**Exercise set**
[1] Answer these from the AVX512FP16 patch page:
(a) Whose name and address appear on the "From:" line of the commit message?
(b) What does the ChangeLog add to config/i386/sse.md as a new mode_attr?
(c) How many lines does the diffstat show as added to gcc/config/i386/i386.md?
[2] Pick up the AVX512FP16 patch page after its last line and carry it further.

**Excerpted passage**

^^^^^^^^

[4/7] AVX512FP16: Add fix(uns)?_truncmn2 for HF scalar and vector modes

Message ID 20210923054640.1406227-5-hongtao.liu@intel.com
State Committed
Commit 60698a19c77aef8c96d14238975e12fad653e7fb
Headers
Series AVX512FP16: Support bunch of expanders for HFmode and vector HFmodes |

Commit Message

liuhongt Sept. 23, 2021, 5:46 a.m. UTC
  From: Hongyu Wang <hongyu.wang@intel.com>

NB: 64bit/32bit vectorize for HFmode is not supported for now, will
adjust this patch when V2HF/V4HF operations supported.

gcc/ChangeLog:

	* config/i386/i386.md (fix<fixunssuffix>_trunchf<mode>2): New expander.
	(fixuns_trunchfhi2): Likewise.
	(*fixuns_trunchfsi2zext): New define_insn.
	* config/i386/sse.md (ssePHmodelower): New mode_attr.
	(fix<fixunssuffix>_trunc<ssePHmodelower><mode>2):
	New expander for same element vector fix_truncate.
	(fix<fixunssuffix>_trunc<ssePHmodelower><mode>2):
	Likewise for V4HF to V4SI/V4DI fix_truncate.
	(fix<fixunssuffix>_truncv2hfv2di2):
	Likeise for V2HF to V2DI fix_truncate.

gcc/testsuite/ChangeLog:

	* gcc.target/i386/avx512fp16-trunchf.c: New test.
	* gcc.target/i386/avx512fp16-truncvnhf.c: Ditto.
---
 gcc/config/i386/i386.md                       | 29 +++++++++
 gcc/config/i386/sse.md                        | 43 +++++++++++++
 .../gcc.target/i386/avx512fp16-trunchf.c      | 59 ++++++++++++++++++
 .../gcc.target/i386/avx512fp16-truncvnhf.c    | 61 +++++++++++++++++++
 4 files changed, 192 insertions(+)

^^^^^^^^

**Source information**
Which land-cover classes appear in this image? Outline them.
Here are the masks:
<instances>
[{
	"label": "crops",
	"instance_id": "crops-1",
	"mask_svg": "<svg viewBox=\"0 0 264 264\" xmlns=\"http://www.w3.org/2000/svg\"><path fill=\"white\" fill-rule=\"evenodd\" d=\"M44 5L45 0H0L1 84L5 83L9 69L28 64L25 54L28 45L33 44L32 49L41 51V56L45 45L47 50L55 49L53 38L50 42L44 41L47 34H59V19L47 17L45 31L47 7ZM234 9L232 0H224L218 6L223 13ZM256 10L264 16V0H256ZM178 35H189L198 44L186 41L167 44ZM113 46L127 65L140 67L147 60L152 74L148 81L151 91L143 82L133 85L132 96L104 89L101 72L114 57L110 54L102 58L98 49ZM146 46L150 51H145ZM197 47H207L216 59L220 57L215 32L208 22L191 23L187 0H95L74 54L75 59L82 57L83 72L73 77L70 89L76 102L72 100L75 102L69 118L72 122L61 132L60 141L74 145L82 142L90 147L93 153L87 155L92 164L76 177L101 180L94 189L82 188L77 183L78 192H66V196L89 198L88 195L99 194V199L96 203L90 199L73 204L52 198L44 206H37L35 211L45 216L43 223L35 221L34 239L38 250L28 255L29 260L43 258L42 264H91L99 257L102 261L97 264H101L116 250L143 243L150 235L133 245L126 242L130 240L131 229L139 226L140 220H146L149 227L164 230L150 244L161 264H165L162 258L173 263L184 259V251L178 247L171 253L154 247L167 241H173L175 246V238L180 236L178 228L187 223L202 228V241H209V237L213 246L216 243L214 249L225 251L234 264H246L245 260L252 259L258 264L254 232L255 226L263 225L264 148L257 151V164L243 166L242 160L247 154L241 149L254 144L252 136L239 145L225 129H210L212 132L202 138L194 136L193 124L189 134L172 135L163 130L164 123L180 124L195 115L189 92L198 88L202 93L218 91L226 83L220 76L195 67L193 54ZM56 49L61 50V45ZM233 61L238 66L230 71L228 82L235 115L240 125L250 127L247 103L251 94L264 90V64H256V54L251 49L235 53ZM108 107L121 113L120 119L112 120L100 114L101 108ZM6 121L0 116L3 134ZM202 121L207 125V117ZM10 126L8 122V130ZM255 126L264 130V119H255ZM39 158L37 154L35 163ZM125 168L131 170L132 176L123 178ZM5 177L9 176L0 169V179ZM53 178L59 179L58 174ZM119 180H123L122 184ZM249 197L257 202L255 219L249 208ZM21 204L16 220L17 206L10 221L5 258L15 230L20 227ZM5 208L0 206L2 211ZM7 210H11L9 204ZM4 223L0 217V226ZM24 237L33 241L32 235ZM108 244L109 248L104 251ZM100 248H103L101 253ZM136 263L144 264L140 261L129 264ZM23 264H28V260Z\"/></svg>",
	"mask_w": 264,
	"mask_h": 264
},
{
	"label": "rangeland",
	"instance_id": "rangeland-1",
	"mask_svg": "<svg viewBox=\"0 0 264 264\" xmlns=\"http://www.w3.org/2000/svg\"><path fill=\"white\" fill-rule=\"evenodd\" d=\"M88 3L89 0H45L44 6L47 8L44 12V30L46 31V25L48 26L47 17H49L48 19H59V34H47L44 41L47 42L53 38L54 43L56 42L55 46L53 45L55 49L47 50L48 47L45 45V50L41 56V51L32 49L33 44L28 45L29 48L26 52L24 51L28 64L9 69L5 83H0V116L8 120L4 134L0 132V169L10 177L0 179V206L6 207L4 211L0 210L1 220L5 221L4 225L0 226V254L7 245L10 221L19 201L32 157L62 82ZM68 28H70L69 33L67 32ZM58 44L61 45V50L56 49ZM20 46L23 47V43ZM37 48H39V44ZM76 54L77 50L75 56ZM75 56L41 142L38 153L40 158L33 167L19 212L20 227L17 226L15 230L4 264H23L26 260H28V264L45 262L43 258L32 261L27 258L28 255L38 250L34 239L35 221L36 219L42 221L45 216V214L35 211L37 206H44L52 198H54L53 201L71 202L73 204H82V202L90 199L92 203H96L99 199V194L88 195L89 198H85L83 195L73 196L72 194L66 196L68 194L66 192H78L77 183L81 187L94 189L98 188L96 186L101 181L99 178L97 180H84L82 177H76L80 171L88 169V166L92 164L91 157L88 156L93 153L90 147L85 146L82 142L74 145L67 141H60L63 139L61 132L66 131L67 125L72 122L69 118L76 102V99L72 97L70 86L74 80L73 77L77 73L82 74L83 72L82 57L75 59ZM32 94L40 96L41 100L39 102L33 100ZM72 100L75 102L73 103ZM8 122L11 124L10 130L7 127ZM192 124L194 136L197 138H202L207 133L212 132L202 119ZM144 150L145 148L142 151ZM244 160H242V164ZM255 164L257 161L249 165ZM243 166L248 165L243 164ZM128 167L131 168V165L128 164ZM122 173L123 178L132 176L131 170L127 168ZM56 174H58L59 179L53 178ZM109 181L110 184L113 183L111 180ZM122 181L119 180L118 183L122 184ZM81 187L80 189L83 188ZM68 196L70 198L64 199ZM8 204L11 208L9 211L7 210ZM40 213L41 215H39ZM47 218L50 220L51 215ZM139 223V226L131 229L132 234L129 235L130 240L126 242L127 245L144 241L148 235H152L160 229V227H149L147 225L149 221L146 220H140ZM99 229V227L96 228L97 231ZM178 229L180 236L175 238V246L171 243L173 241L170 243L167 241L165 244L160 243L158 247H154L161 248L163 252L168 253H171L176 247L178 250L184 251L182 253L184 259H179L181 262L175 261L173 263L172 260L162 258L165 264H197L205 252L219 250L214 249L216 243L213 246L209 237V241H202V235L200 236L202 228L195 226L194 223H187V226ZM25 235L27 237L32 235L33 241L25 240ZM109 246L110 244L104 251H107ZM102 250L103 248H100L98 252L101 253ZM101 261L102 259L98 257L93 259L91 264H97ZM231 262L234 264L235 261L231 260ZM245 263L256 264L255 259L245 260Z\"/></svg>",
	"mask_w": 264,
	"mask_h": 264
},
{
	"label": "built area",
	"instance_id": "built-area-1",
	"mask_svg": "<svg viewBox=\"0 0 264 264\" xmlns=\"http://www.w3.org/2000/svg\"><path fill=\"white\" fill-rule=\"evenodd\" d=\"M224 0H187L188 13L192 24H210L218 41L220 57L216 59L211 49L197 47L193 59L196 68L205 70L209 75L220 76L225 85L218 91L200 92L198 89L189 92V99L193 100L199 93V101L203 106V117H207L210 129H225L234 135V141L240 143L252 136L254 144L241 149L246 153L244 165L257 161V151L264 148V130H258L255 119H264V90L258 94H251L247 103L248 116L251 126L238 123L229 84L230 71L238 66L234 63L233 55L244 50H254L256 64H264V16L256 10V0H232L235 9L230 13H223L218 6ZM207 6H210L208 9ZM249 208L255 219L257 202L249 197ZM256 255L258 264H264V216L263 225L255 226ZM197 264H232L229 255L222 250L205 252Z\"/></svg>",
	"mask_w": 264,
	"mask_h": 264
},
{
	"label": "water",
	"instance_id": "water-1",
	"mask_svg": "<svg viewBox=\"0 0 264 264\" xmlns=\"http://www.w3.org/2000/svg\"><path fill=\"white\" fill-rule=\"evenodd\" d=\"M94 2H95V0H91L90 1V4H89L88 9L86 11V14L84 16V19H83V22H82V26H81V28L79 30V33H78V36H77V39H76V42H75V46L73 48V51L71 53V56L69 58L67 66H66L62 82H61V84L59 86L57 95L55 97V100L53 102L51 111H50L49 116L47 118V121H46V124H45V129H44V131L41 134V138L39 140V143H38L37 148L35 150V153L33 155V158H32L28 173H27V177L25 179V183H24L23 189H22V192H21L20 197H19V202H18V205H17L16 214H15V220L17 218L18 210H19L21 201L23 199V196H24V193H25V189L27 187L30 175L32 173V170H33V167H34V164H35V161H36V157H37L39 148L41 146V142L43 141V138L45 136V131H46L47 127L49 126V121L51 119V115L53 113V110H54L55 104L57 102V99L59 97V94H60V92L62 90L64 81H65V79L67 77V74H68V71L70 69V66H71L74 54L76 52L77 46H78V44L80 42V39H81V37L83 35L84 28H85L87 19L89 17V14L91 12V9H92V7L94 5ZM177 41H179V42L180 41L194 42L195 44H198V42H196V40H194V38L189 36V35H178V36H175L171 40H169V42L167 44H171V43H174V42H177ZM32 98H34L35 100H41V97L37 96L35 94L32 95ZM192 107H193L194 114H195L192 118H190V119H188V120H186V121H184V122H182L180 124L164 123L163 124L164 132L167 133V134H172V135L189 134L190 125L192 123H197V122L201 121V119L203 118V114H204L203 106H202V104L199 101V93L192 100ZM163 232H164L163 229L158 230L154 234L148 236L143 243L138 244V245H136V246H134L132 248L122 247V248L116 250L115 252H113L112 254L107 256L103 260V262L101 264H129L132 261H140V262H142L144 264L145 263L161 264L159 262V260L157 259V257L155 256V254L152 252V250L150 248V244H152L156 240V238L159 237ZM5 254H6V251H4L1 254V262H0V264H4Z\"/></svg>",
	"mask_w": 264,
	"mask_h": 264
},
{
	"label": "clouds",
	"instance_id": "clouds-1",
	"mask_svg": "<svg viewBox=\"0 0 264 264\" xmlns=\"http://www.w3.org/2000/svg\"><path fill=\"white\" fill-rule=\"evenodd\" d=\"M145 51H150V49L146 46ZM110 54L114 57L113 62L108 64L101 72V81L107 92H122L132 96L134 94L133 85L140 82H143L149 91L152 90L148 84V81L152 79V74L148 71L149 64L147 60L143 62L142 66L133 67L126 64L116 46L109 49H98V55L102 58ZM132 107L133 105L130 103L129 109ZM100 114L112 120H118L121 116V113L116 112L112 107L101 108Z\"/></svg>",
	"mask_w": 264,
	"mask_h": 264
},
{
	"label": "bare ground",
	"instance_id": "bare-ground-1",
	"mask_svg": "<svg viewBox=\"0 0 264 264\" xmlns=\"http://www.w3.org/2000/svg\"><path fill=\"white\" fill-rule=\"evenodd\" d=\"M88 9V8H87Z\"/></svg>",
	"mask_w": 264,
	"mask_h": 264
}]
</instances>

^^^^^^^^

**Responses**
[1]
(a) Hongyu Wang <hongyu.wang@intel.com>
(b) ssePHmodelower
(c) 29

[2]
 create mode 100644 gcc/testsuite/gcc.target/i386/avx512fp16-trunchf.c
 create mode 100644 gcc/testsuite/gcc.target/i386/avx512fp16-truncvnhf.c
  

Patch

diff --git a/gcc/config/i386/i386.md b/gcc/config/i386/i386.md
index a087e557d7f..c6279e620c9 100644
--- a/gcc/config/i386/i386.md
+++ b/gcc/config/i386/i386.md
@@ -4810,6 +4810,16 @@  (define_expand "fix_trunc<mode>di2"
    }
 })
 
+(define_insn "fix<fixunssuffix>_trunchf<mode>2"
+  [(set (match_operand:SWI48 0 "register_operand" "=r")
+	(any_fix:SWI48
+	  (match_operand:HF 1 "nonimmediate_operand" "vm")))]
+  "TARGET_AVX512FP16"
+  "vcvttsh2<fixsuffix>si\t{%1, %0|%0, %1}"
+  [(set_attr "type" "sseicvt")
+   (set_attr "prefix" "evex")
+   (set_attr "mode" "<MODE>")])
+
 ;; Signed conversion to SImode.
 
 (define_expand "fix_truncxfsi2"
@@ -4917,6 +4927,17 @@  (define_insn "fixuns_trunc<mode>si2_avx512f"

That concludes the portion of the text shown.